§ Job item
Your answer must be a single number: how many lines in the records include the word "лица".

Stored items:
━━━━━━━━━━━━━━━━
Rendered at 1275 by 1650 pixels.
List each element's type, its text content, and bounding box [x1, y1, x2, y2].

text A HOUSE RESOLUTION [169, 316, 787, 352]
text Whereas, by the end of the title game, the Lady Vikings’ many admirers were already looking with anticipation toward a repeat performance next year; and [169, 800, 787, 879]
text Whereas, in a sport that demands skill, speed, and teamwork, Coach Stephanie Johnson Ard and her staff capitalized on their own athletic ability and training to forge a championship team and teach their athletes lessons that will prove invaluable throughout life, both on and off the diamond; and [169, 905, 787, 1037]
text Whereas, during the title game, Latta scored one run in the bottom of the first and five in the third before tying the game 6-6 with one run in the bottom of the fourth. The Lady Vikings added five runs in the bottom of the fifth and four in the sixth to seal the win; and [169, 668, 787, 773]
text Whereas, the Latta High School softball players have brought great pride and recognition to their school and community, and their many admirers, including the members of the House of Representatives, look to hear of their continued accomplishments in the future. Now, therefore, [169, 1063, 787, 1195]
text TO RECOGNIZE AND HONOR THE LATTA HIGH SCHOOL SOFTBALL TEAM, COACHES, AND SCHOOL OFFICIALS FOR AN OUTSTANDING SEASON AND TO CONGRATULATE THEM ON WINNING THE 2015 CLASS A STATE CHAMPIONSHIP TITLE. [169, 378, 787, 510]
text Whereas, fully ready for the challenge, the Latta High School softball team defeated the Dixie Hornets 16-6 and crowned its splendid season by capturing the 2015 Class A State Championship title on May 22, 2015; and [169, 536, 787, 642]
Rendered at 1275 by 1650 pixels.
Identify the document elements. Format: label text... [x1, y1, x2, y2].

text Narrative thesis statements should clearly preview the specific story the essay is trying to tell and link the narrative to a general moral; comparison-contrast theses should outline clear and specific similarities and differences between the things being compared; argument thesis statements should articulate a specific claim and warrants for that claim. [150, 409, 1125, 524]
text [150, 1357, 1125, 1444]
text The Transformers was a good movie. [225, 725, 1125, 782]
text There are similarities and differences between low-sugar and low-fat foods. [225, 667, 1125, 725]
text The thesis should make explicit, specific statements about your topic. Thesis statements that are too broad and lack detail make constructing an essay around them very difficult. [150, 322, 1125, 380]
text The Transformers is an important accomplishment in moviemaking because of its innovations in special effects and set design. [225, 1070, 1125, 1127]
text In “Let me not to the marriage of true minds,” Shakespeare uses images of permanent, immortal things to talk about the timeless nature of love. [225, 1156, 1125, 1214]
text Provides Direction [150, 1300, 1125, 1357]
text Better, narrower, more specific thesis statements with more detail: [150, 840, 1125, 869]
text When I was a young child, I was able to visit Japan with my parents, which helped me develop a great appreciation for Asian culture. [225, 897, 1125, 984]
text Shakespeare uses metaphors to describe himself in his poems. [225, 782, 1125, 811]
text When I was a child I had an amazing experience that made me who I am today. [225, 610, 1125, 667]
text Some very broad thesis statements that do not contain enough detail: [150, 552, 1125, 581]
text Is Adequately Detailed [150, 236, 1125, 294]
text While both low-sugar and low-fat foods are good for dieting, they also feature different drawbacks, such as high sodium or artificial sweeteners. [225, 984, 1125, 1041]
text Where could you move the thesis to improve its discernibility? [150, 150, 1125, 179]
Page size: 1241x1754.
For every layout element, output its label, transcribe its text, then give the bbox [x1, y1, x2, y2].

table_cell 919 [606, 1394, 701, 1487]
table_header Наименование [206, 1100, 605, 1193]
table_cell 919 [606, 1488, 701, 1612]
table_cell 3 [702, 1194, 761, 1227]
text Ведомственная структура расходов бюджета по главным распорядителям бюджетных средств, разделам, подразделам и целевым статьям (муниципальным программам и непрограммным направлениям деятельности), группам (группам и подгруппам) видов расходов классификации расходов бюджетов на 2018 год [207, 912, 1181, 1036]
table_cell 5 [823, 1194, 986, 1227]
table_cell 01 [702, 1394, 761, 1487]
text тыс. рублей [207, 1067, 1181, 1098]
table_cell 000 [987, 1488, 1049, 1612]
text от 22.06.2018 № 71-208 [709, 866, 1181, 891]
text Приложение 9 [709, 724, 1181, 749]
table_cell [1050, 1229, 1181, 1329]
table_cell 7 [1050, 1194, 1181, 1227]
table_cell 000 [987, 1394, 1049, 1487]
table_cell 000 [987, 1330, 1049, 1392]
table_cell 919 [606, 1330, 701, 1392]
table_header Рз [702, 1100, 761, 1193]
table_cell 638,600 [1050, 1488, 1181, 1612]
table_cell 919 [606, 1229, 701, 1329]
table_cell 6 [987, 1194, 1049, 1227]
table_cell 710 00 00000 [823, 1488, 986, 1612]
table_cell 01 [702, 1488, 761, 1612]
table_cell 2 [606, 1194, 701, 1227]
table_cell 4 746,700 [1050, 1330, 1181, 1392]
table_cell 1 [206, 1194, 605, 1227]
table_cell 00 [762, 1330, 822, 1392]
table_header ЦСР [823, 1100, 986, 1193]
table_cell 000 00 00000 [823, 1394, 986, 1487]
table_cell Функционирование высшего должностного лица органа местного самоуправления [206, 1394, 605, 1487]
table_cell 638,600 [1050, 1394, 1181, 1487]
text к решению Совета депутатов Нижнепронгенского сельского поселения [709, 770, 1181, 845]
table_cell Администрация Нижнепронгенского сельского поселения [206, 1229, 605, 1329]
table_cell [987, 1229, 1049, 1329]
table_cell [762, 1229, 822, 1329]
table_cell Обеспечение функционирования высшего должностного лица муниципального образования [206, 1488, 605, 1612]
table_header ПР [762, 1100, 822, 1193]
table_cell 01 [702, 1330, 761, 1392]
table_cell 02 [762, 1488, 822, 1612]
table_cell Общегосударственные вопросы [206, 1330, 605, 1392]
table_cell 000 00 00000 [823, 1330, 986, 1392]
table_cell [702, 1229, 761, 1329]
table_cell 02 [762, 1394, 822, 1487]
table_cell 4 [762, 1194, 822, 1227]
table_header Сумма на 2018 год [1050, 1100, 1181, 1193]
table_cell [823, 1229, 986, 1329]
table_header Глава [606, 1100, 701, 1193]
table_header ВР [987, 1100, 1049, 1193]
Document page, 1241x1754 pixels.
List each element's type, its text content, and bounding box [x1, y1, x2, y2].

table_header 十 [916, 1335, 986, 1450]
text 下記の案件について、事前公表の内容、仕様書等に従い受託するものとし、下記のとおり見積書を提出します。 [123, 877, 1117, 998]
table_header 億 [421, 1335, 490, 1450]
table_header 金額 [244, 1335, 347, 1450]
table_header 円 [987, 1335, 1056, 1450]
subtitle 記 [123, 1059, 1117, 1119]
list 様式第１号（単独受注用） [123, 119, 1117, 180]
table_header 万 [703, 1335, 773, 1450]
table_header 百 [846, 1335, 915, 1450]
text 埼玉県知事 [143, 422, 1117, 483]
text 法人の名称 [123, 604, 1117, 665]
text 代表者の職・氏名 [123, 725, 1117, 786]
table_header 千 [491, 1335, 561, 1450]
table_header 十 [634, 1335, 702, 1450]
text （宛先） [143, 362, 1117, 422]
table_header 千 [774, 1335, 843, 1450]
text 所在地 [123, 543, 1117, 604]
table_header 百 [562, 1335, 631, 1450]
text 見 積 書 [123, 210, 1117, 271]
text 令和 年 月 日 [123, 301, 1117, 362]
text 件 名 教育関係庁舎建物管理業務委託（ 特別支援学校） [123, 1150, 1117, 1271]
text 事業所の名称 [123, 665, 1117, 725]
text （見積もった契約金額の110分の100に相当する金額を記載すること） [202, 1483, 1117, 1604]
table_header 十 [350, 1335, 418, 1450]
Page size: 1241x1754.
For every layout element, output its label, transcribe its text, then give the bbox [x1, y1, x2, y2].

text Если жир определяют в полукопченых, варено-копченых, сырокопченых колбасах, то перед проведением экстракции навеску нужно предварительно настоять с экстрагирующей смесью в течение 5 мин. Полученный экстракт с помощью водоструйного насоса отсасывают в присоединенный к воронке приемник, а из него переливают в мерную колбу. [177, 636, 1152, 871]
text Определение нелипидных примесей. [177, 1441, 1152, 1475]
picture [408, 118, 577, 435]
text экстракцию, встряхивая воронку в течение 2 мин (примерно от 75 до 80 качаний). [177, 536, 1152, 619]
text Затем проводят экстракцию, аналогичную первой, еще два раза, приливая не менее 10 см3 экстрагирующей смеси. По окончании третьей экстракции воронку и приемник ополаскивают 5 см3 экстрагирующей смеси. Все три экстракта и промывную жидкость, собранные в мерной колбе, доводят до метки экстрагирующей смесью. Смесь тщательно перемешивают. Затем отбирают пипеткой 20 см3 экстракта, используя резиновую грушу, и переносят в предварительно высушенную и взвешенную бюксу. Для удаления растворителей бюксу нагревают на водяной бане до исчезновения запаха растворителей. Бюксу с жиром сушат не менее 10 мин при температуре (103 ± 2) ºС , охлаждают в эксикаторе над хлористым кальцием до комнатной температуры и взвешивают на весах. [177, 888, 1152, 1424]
━━━━━━━━━━━━━━━━
§ Response
2